▶ [Records provided]:
──────────────────────────────

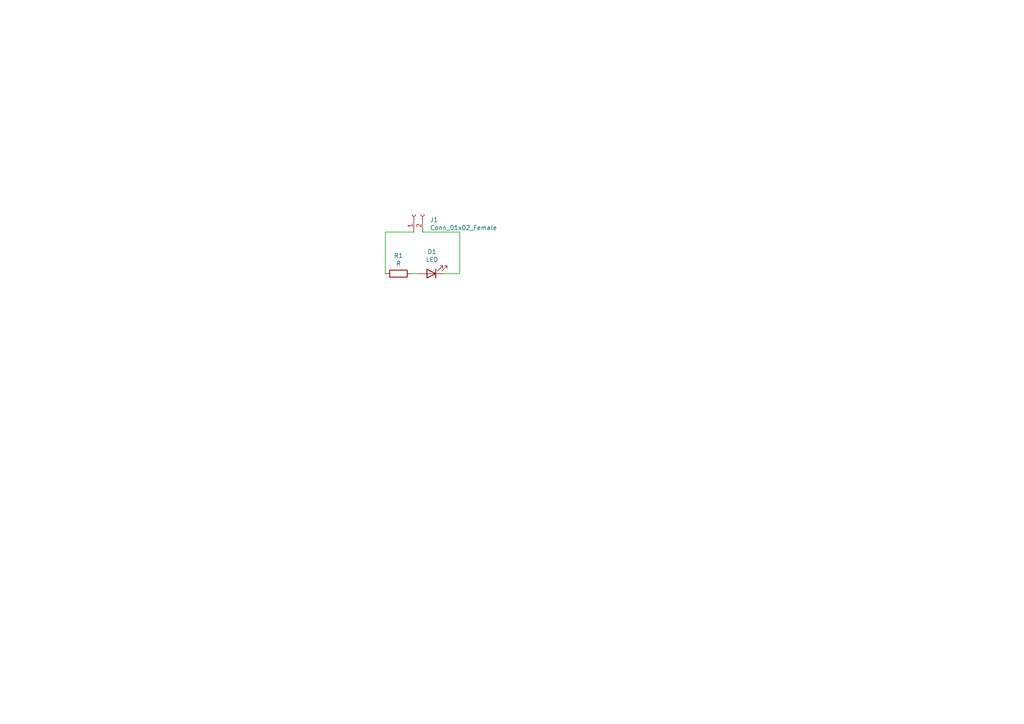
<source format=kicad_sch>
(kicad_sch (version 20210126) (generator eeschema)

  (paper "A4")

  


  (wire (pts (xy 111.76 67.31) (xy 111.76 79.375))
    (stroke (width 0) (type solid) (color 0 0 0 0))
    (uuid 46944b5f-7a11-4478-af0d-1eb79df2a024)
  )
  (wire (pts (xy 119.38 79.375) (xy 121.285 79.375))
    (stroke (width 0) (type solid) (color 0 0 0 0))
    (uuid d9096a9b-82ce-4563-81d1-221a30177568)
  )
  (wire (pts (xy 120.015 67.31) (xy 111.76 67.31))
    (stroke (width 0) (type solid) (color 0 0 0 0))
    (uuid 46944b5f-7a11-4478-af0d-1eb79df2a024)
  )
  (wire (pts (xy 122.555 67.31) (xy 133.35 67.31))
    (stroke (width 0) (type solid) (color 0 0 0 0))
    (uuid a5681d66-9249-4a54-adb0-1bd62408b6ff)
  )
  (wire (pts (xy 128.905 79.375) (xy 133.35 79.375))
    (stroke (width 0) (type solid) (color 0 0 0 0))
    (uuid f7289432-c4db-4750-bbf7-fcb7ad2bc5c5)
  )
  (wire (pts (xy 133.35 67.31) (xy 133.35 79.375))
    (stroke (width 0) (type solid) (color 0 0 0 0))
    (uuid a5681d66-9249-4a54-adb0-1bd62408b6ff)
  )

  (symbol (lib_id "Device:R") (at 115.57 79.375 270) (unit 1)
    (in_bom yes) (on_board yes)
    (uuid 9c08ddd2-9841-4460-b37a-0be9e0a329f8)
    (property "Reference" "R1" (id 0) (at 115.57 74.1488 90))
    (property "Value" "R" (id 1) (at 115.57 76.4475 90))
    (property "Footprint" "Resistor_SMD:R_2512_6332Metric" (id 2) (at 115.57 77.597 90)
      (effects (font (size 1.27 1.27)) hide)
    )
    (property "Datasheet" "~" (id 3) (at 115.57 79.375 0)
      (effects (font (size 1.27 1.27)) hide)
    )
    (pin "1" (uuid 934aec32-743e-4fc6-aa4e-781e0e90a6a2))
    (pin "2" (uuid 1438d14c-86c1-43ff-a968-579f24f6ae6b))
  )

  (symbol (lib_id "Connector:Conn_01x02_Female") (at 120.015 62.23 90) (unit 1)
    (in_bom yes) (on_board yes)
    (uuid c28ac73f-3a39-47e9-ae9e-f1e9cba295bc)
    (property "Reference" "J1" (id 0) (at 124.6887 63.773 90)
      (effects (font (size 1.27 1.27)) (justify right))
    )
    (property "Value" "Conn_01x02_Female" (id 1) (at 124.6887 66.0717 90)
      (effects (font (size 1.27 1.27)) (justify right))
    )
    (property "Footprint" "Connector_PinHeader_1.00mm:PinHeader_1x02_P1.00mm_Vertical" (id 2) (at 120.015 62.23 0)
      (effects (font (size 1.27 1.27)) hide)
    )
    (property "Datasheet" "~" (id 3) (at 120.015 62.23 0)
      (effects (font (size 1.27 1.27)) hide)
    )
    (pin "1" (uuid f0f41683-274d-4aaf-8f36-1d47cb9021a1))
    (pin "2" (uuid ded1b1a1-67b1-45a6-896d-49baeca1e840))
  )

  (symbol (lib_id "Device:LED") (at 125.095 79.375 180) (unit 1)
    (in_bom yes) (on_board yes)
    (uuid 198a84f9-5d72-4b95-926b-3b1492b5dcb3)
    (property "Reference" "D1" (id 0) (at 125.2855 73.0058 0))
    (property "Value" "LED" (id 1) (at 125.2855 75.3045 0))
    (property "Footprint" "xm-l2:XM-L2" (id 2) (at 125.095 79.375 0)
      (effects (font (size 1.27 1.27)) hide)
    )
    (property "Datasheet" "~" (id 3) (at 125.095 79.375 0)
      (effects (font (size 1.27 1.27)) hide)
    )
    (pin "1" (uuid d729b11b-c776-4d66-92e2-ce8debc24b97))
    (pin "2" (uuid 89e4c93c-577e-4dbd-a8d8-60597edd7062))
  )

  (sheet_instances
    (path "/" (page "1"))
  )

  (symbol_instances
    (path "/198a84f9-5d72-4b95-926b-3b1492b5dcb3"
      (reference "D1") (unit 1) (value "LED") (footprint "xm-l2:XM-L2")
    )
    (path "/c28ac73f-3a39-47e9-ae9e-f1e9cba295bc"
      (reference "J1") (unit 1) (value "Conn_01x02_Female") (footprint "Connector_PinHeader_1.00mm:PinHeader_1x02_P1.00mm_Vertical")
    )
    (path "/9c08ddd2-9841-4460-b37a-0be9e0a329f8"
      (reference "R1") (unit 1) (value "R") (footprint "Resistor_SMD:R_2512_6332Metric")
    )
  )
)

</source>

──────────────────────────────

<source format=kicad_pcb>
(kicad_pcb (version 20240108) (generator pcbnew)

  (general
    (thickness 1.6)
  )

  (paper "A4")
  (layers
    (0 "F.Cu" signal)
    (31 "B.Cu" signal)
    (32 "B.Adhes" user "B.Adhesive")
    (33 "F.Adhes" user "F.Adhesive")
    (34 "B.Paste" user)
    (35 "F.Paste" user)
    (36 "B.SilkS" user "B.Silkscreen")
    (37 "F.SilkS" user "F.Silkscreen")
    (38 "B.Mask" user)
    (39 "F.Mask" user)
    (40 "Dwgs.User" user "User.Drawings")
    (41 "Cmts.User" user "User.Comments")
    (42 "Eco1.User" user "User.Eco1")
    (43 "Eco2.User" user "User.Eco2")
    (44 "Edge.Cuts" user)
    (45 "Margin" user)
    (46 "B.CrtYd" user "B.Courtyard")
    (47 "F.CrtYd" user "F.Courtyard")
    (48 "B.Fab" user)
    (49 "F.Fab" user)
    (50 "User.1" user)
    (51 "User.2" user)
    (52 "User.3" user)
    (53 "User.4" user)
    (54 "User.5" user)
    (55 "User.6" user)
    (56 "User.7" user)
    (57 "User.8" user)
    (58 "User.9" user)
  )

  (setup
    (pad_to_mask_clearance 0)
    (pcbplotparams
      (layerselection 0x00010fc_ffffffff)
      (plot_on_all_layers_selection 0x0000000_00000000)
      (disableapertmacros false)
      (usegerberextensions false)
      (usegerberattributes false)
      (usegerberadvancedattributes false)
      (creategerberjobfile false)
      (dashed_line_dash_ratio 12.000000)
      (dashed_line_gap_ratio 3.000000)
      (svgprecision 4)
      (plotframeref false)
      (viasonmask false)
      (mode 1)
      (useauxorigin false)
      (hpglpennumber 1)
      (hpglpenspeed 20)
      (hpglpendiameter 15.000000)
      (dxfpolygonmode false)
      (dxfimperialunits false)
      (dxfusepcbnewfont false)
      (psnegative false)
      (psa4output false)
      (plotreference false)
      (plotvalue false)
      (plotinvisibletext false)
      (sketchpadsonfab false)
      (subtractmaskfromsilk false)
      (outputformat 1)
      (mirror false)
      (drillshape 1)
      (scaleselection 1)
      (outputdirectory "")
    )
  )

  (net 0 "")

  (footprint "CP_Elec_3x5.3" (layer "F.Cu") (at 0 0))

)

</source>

──────────────────────────────

▶ [Task goal]:
Each line holding the word "SilkS" must be pulled from the records.

▶ [Written solution]:
    (36 "B.SilkS" user "B.Silkscreen")
    (37 "F.SilkS" user "F.Silkscreen")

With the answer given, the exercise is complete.